This guide will walk you through using MXNet with Kubeflow
If you haven’t already done so please follow the Getting Started Guide to deploy Kubeflow.
An alpha version of MXNet support was introduced with Kubeflow 0.2.0. You must be using a version of Kubeflow newer than 0.2.0.
Check that the MXNet custom resource is installed
kubectl get crd
The output should include mxjobs.kubeflow.org
NAME AGE
...
mxjobs.kubeflow.org 4d
...
If it is not included you can add it as follows
cd ${KSONNET_APP}
ks pkg install kubeflow/mxnet-job
ks generate mxnet-operator mxnet-operator
ks apply ${ENVIRONMENT} -c mxnet-operator
You create a job by defining a MXJob and then creating it with.
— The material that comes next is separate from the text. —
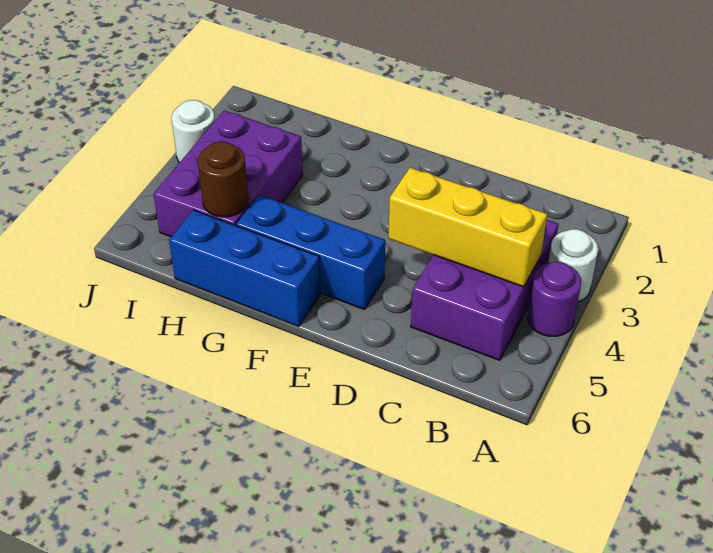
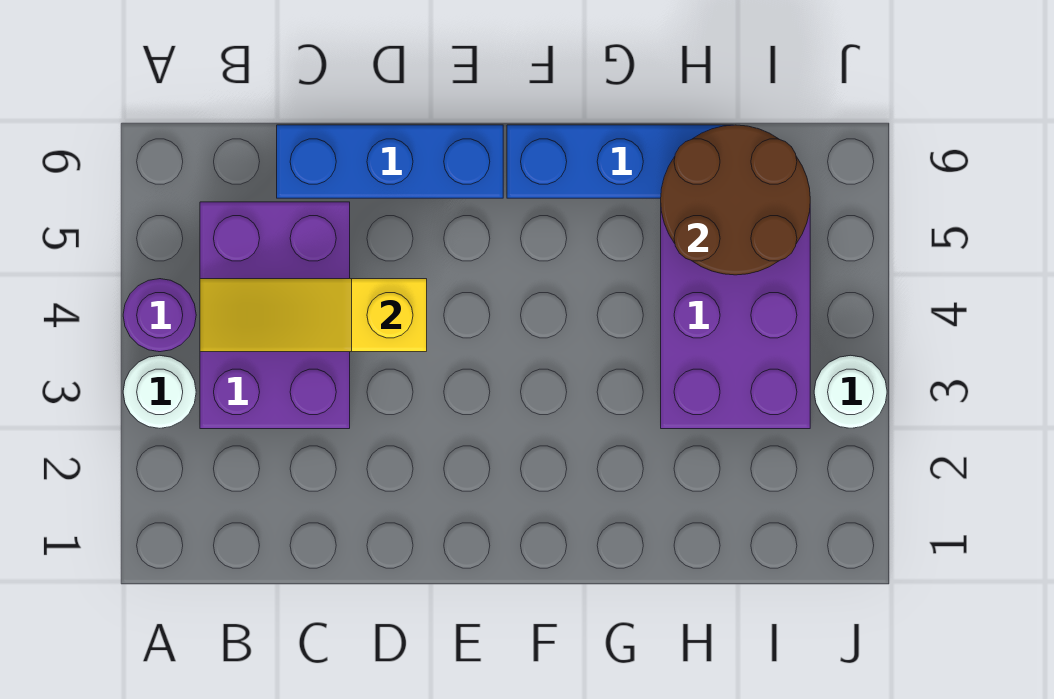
yellow 1x3 brick [389,168,547,287] -> yellow 1x3 slope [200,279,427,352]
blue 1x3 brick [236,195,385,309] -> blue 1x3 brick moved to [277,125,503,198]
brown 1x1 round brick [198,141,248,217] -> brown 2x2 round brick [661,125,810,275]

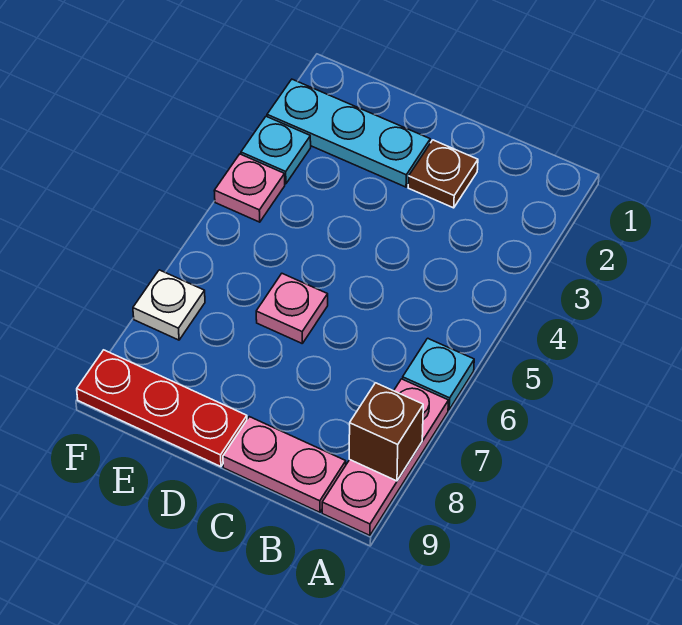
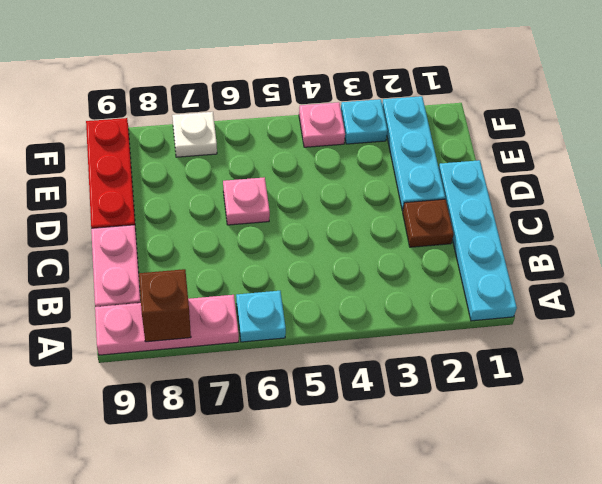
none -> cyan 1x4 plate [439,160,517,321]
kubectl create -f examples/mx_job_dist.yaml
To get the status of your job
kubectl get -o yaml mxjobs $JOB
Here is sample output for an example job
apiVersion: kubeflow.org/v1alpha1
kind: MXJob
metadata:
clusterName: ""
creationTimestamp: 2018-08-10T07:13:39Z
generation: 1
name: example-dist-job
namespace: default
resourceVersion: "491499"
selfLink: /apis/kubeflow.org/v1alpha1/namespaces/default/mxjobs/example-dist-job
uid: e800b1ed-9c6c-11e8-962f-704d7b2c0a63
spec:
RuntimeId: aycw
jobMode: dist
mxImage: mxjob/mxnet:gpu
replicaSpecs:
- PsRootPort: 9000
mxReplicaType: SCHEDULER
replicas: 1
template:
metadata:
creationTimestamp: null
spec:
containers:
- args:
- train_mnist.py
command:
- python
image: mxjob/mxnet:gpu
name: mxnet
resources: {}
workingDir: /incubator-mxnet/example/image-classification
restartPolicy: OnFailure
- PsRootPort: 9091
mxReplicaType: SERVER
replicas: 1
template:
metadata:
creationTimestamp: null
spec:
containers:
- args:
- train_mnist.py
command:
- python
image: mxjob/mxnet:gpu
name: mxnet
resources: {}
workingDir: /incubator-mxnet/example/image-classification
restartPolicy: OnFailure
- PsRootPort: 9091
mxReplicaType: WORKER
replicas: 1
template:
metadata:
creationTimestamp: null
spec:
containers:
- args:
- train_mnist.py
- --num-epochs=10
- --num-layers=2
- --kv-store=dist_device_sync
command:
- python
image: mxjob/mxnet:gpu
name: mxnet
resources: {}
workingDir: /incubator-mxnet/example/image-classification
restartPolicy: OnFailure
terminationPolicy:
chief:
replicaIndex: 0
replicaName: SCHEDULER
status:
phase: Running
reason: ""
replicaStatuses:
- ReplicasStates:
Running: 1
mx_replica_type: SCHEDULER
state: Running
- ReplicasStates:
Running: 1
mx_replica_type: SERVER
state: Running
- ReplicasStates:
Running: 1
mx_replica_type: WORKER
state: Running
state: Running